DESKRIPSI TUGAS: Tulis ulang kata demi kata semua baris teks dari materi di bawah ini, tanpa memasukkan gambar ke dalam jawaban.

MATERI DATASET:
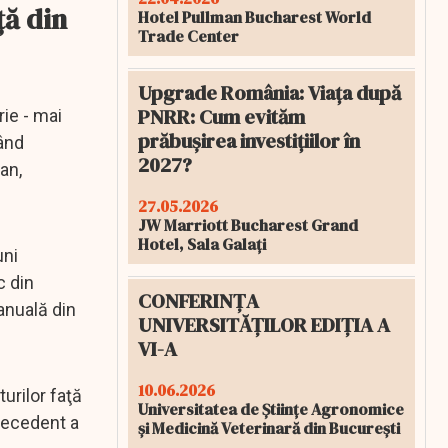
ţă din
Hotel Pullman Bucharest World
Trade Center
Upgrade România: Viața după
PNRR: Cum evităm
rie - mai
prăbușirea investițiilor în
când
2027?
an,
27.05.2026
JW Marriott Bucharest Grand
Hotel, Sala Galați
uni
c din
CONFERINȚA
anuală din
UNIVERSITĂȚILOR EDIȚIA A
VI-A
10.06.2026
urilor faţă
Universitatea de Științe Agronomice
precedent a
și Medicină Veterinară din București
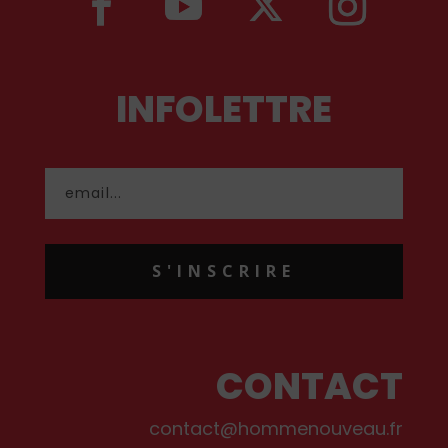
INFOLETTRE
S'INSCRIRE
CONTACT
contact@hommenouveau.fr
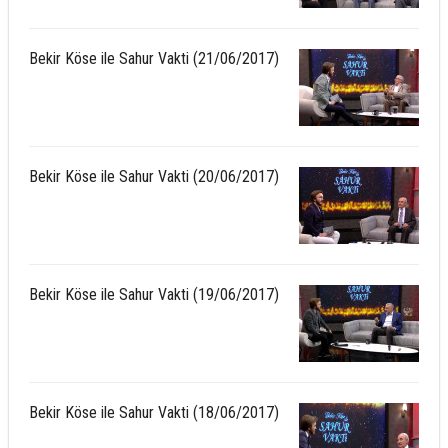
Bekir Köse ile Sahur Vakti (21/06/2017)
Bekir Köse ile Sahur Vakti (20/06/2017)
Bekir Köse ile Sahur Vakti (19/06/2017)
Bekir Köse ile Sahur Vakti (18/06/2017)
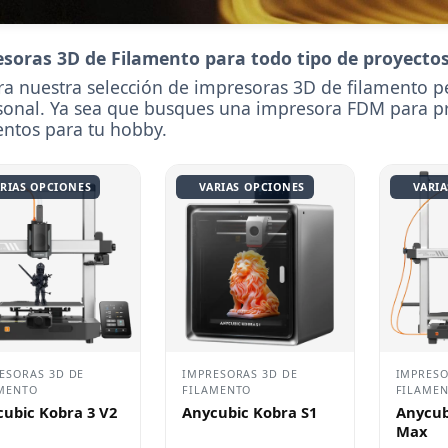
soras 3D de Filamento para todo tipo de proyecto
ra nuestra selección de impresoras 3D de filamento pe
sonal. Ya sea que busques una impresora FDM para p
entos para tu hobby.
RIAS OPCIONES
VARIAS OPCIONES
VARIA
ESORAS 3D DE
IMPRESORAS 3D DE
IMPRESO
MENTO
FILAMENTO
FILAME
ubic Kobra 3 V2
Anycubic Kobra S1
Anycub
Max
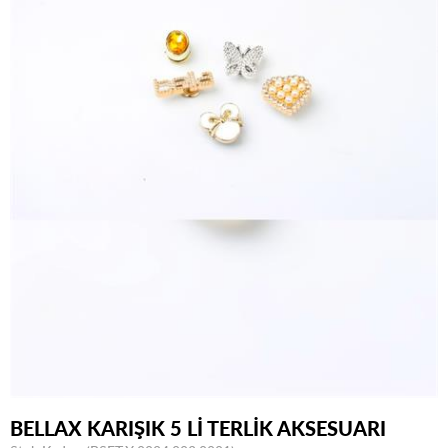
BELLAX KARIŞIK 5 Lİ TERLİK AKSESUARI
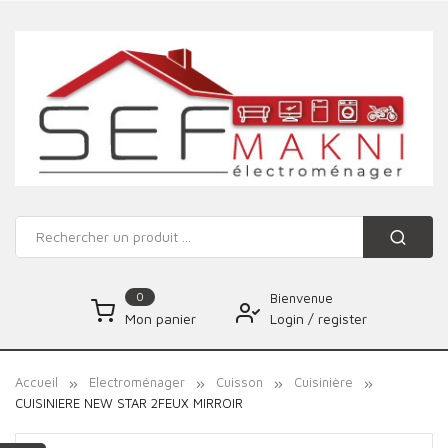
0
Bienvenue
Login
/
register
Mon panier
Accueil
Electroménager
Cuisson
Cuisinière
CUISINIERE NEW STAR 2FEUX MIRROIR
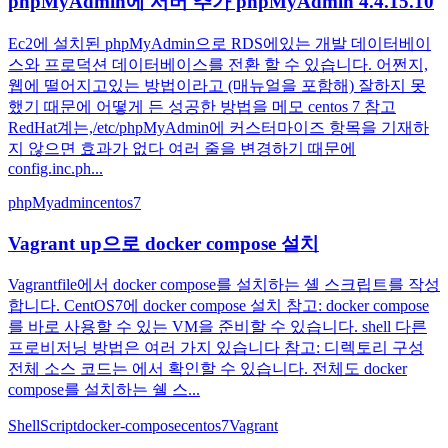
phpMyAdmin에 서버 추가 phpMyAdmin 4.4.15.10
Ec2에 설치된 phpMyAdmin으로 RDS에있는 개발 데이터베이
스와 프로덕션 데이터베이스를 전환 할 수 있습니다. 어쩐지,
웹에 떨어지고있는 방법이라고 (매뉴얼을 포함해) 잘하지 못
했기 때문에 어떻게 든 성공한 방법을 메모 centos 7 참고
RedHat계는,/etc/phpMyAdmin에 커스터마이즈 항목을 기재하
지 않으면 효과가 없다 여러 줄을 변경하기 때문에
config.inc.ph...
phpMyadmin
centos7
Vagrant up으로 docker compose 설치
Vagrantfile에서 docker compose를 설치하는 셸 스크립트를 작성
합니다. CentOS7에 docker compose 설치 참고: docker compose
를 바로 사용할 수 있는 VM을 준비할 수 있습니다. shell 다른
프로비저닝 방법은 여러 가지 있습니다 참고: 디렉토리 구성
전체 소스 코드는 에서 확인할 수 있습니다. 전체도 docker
compose를 설치하는 쉘 스...
ShellScript
docker-compose
centos7
Vagrant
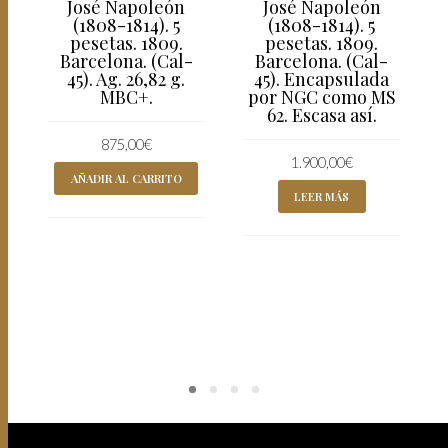
José Napoleón
José Napoleón
(1808-1814). 5
(1808-1814). 5
pesetas. 1809.
pesetas. 1809.
Barcelona. (Cal-
Barcelona. (Cal-
45). Ag. 26,82 g.
45). Encapsulada
MBC+.
por NGC como MS
62. Escasa así.
875,00
€
1.900,00
€
AÑADIR AL CARRITO
LEER MÁS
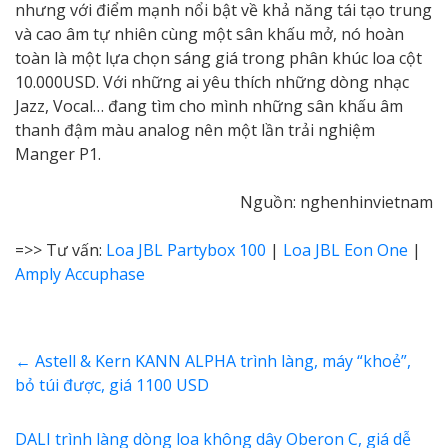
nhưng với điểm mạnh nổi bật về khả năng tái tạo trung
và cao âm tự nhiên cùng một sân khấu mở, nó hoàn
toàn là một lựa chọn sáng giá trong phân khúc loa cột
10.000USD. Với những ai yêu thích những dòng nhạc
Jazz, Vocal… đang tìm cho mình những sân khấu âm
thanh đậm màu analog nên một lần trải nghiệm
Manger P1.
Nguồn: nghenhinvietnam
=>> Tư vấn:
Loa JBL Partybox 100
|
Loa JBL Eon One
|
Amply Accuphase
←
Astell & Kern KANN ALPHA trình làng, máy “khoẻ”,
bỏ túi được, giá 1100 USD
DALI trình làng dòng loa không dây Oberon C, giá dễ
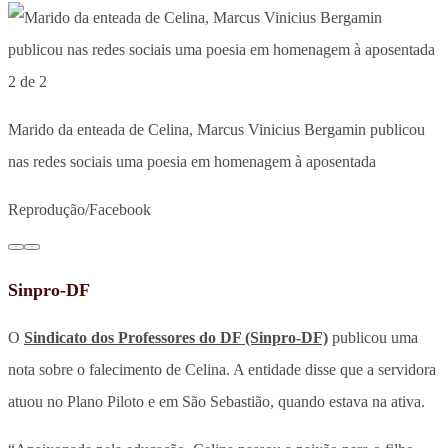
2 de 2
Marido da enteada de Celina, Marcus Vinicius Bergamin publicou
nas redes sociais uma poesia em homenagem à aposentada
Reprodução/Facebook
Sinpro-DF
O
Sindicato dos Professores do DF (Sinpro-DF)
publicou uma
nota sobre o falecimento de Celina. A entidade disse que a servidora
atuou no Plano Piloto e em São Sebastião, quando estava na ativa.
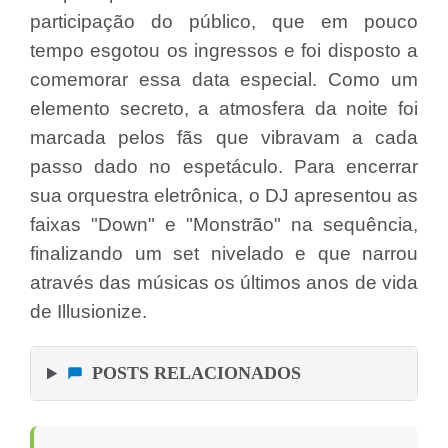
participação do público, que em pouco
tempo esgotou os ingressos e foi disposto a
comemorar essa data especial. Como um
elemento secreto, a atmosfera da noite foi
marcada pelos fãs que vibravam a cada
passo dado no espetáculo. Para encerrar
sua orquestra eletrônica, o DJ apresentou as
faixas "Down" e "Monstrão" na sequência,
finalizando um set nivelado e que narrou
através das músicas os últimos anos de vida
de Illusionize.
POSTS RELACIONADOS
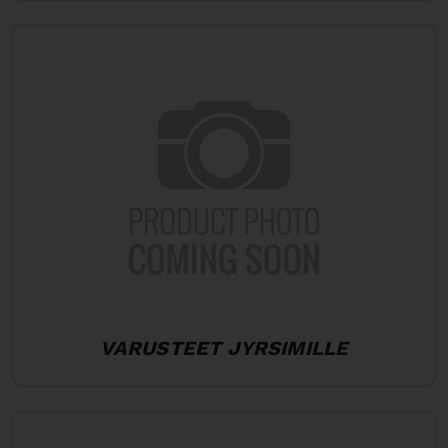
VARUSTEET JYRSIMILLE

JAWABAN TUGAS:
ţă din
Hotel Pullman Bucharest World
Trade Center
Upgrade România: Viața după
PNRR: Cum evităm
rie - mai
prăbușirea investițiilor în
când
2027?
an,
27.05.2026
JW Marriott Bucharest Grand
Hotel, Sala Galați
uni
c din
CONFERINȚA
anuală din
UNIVERSITĂȚILOR EDIȚIA A
VI-A
10.06.2026
urilor faţă
Universitatea de Științe Agronomice
precedent a
și Medicină Veterinară din București
INFOLETTRE
S'INSCRIRE
CONTACT
contact@hommenouveau.fr
Bekir Köse ile Sahur Vakti (21/06/2017)
Bekir Köse ile Sahur Vakti (20/06/2017)
Bekir Köse ile Sahur Vakti (19/06/2017)
Bekir Köse ile Sahur Vakti (18/06/2017)
soras 3D de Filamento para todo tipo de proyecto
ra nuestra selección de impresoras 3D de filamento pe
sonal. Ya sea que busques una impresora FDM para p
entos para tu hobby.
RIAS OPCIONES
VARIAS OPCIONES
VARIA
ESORAS 3D DE
IMPRESORAS 3D DE
IMPRESO
MENTO
FILAMENTO
FILAME
ubic Kobra 3 V2
Anycubic Kobra S1
Anycub
Max
BELLAX KARIŞIK 5 Lİ TERLİK AKSESUARI
0
Bienvenue
Login
/
register
Mon panier
Accueil
Electroménager
Cuisson
Cuisinière
CUISINIERE NEW STAR 2FEUX MIRROIR
phpMyAdmin에 서버 추가 phpMyAdmin 4.4.15.10
Ec2에 설치된 phpMyAdmin으로 RDS에있는 개발 데이터베이
스와 프로덕션 데이터베이스를 전환 할 수 있습니다. 어쩐지,
웹에 떨어지고있는 방법이라고 (매뉴얼을 포함해) 잘하지 못
했기 때문에 어떻게 든 성공한 방법을 메모 centos 7 참고
RedHat계는,/etc/phpMyAdmin에 커스터마이즈 항목을 기재하
지 않으면 효과가 없다 여러 줄을 변경하기 때문에
config.inc.ph...
phpMyadmin
centos7
Vagrant up으로 docker compose 설치
Vagrantfile에서 docker compose를 설치하는 셸 스크립트를 작성
합니다. CentOS7에 docker compose 설치 참고: docker compose
를 바로 사용할 수 있는 VM을 준비할 수 있습니다. shell 다른
프로비저닝 방법은 여러 가지 있습니다 참고: 디렉토리 구성
전체 소스 코드는 에서 확인할 수 있습니다. 전체도 docker
compose를 설치하는 쉘 스...
ShellScript
docker-compose
centos7
Vagrant
José Napoleón
José Napoleón
(1808-1814). 5
(1808-1814). 5
pesetas. 1809.
pesetas. 1809.
Barcelona. (Cal-
Barcelona. (Cal-
45). Ag. 26,82 g.
45). Encapsulada
MBC+.
por NGC como MS
62. Escasa así.
875,00
€
1.900,00
€
AÑADIR AL CARRITO
LEER MÁS
nhưng với điểm mạnh nổi bật về khả năng tái tạo trung
và cao âm tự nhiên cùng một sân khấu mở, nó hoàn
toàn là một lựa chọn sáng giá trong phân khúc loa cột
10.000USD. Với những ai yêu thích những dòng nhạc
Jazz, Vocal… đang tìm cho mình những sân khấu âm
thanh đậm màu analog nên một lần trải nghiệm
Manger P1.
Nguồn: nghenhinvietnam
=>> Tư vấn:
Loa JBL Partybox 100
|
Loa JBL Eon One
|
Amply Accuphase
←
Astell & Kern KANN ALPHA trình làng, máy “khoẻ”,
bỏ túi được, giá 1100 USD
DALI trình làng dòng loa không dây Oberon C, giá dễ
2 de 2
Marido da enteada de Celina, Marcus Vinicius Bergamin publicou
nas redes sociais uma poesia em homenagem à aposentada
Reprodução/Facebook
Sinpro-DF
O
Sindicato dos Professores do DF (Sinpro-DF)
publicou uma
nota sobre o falecimento de Celina. A entidade disse que a servidora
atuou no Plano Piloto e em São Sebastião, quando estava na ativa.
participação do público, que em pouco
tempo esgotou os ingressos e foi disposto a
comemorar essa data especial. Como um
elemento secreto, a atmosfera da noite foi
marcada pelos fãs que vibravam a cada
passo dado no espetáculo. Para encerrar
sua orquestra eletrônica, o DJ apresentou as
faixas "Down" e "Monstrão" na sequência,
finalizando um set nivelado e que narrou
através das músicas os últimos anos de vida
de Illusionize.
POSTS RELACIONADOS
VARUSTEET JYRSIMILLE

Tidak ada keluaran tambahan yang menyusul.